Sehr stark ist derzeit der ganze Industrie- und Automotive-Bereich betroffen und alle Unternehmen, die Elektronikkomponenten verarbeiten. Hier steht die Krise seit zwei Jahren auf der Agenda und wird sich auch kurzfristig nicht lösen. Wichtig ist es daher nun das Engpassmanagement zu unterstützen. Es gibt etwa erste Tendenzen, dass die Produktion priorisiert wird, also geschaut wird, welche Produkte weggelassen werden können und welche unbedingt weiter produziert werden müssen, um dann gemeinsam den optimalen, beispielsweise margenstärksten, Output zu erreichen.

Seit Frühjahr ist auch ersichtlich, dass es im Winter zur Gasknappheit kommt. Wie können sich Manager darauf vorbereiten?

Die Bundesnetzagentur wird bis Oktober ankündigen, wer mit wie viel Gas versorgt wird. Da noch nicht ersichtlich ist, wie der Verteilungsschlüssel aussehen wird, sind Unternehmen gefordert verschiedene Szenarien jetzt schon durchzuspielen. Sie sollten sich fragen, wie viel sie produzieren können, wenn sie nur 10 oder 30 Prozent des normalen Verbrauchs bekommen und welche Produkte und Linien sie priorisieren, wenn sie mehr oder weniger Gas erhalten. Dafür müssen sie Output und Effizienz abwägen und überlegen, auf welche Alternativen sie zurückgreifen können.

Unternehmen, die vollständig von Gas abhängig sind, haben solche Pläne nie erstellt?

Nein. Weil sie nie damit gerechnet haben, dass der Gashahn einmal zugedreht werden könnte. Dieses Szenario war lange so unwahrscheinlich, dass Aufwand für die Erstellung von Notfallplänen lieber gespart wurde. Und so stehen wir nun vor großen Herausforderungen.

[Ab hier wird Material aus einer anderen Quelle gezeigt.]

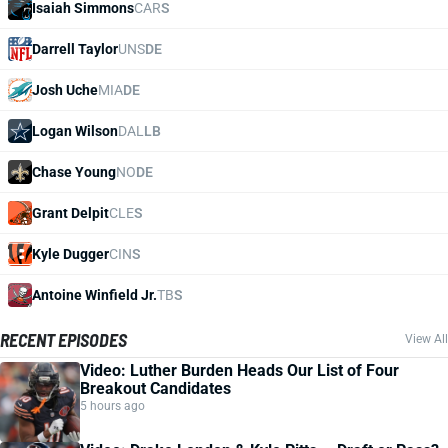
Isaiah Simmons
CAR
S
Darrell Taylor
UNS
DE
Josh Uche
MIA
DE
Logan Wilson
DAL
LB
Chase Young
NO
DE
Grant Delpit
CLE
S
Kyle Dugger
CIN
S
Antoine Winfield Jr.
TB
S
RECENT EPISODES
View All
Video: Luther Burden Heads Our List of Four
Breakout Candidates
5 hours ago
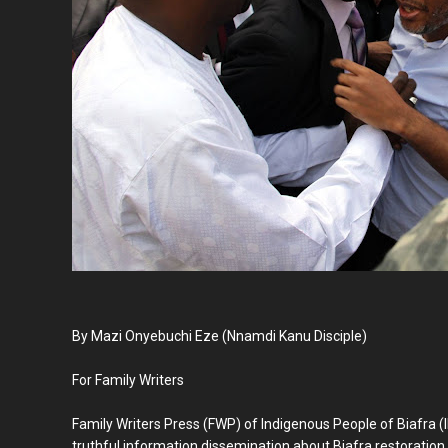
By Mazi Onyebuchi Eze (Nnamdi Kanu Disciple)
For Family Writers
Family Writers Press (FWP) of Indigenous People of Biafra (
truthful information dissemination about Biafra restoration,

Derzeit sind daher auch wieder vermehrt Alternativen wie Atom- und Kohlekraftwerke im Gespräch, sowie noch mehr Straßenverkehr. Eigentlich versuchen Unternehmen mehr in Richtung Nachhaltigkeit zu denken, müssen im Zuge der Extremsituationen aber wieder vermehrt auf weniger nachhaltige Alternativen zurückgreifen. Hört der Kreislauf dadurch jemals auf?

Die Spanne zwischen Klimaschutz und Katastrophenbewältigung ist sehr dünn. Ganz viele Unternehmen haben in den letzten Jahren angefangen und versucht herauszufinden, welche Emissionen ihre Produkte entlang der Lieferkette auslösen. Auch hier hilft die Transparenz in den Wertschöpfungsketten und das Durchspielen von Szenarien. Erst dadurch bekommen sie eine Grundlage, um mittelfristig Entscheidungen im Sinne der Nachhaltigkeit zu treffen.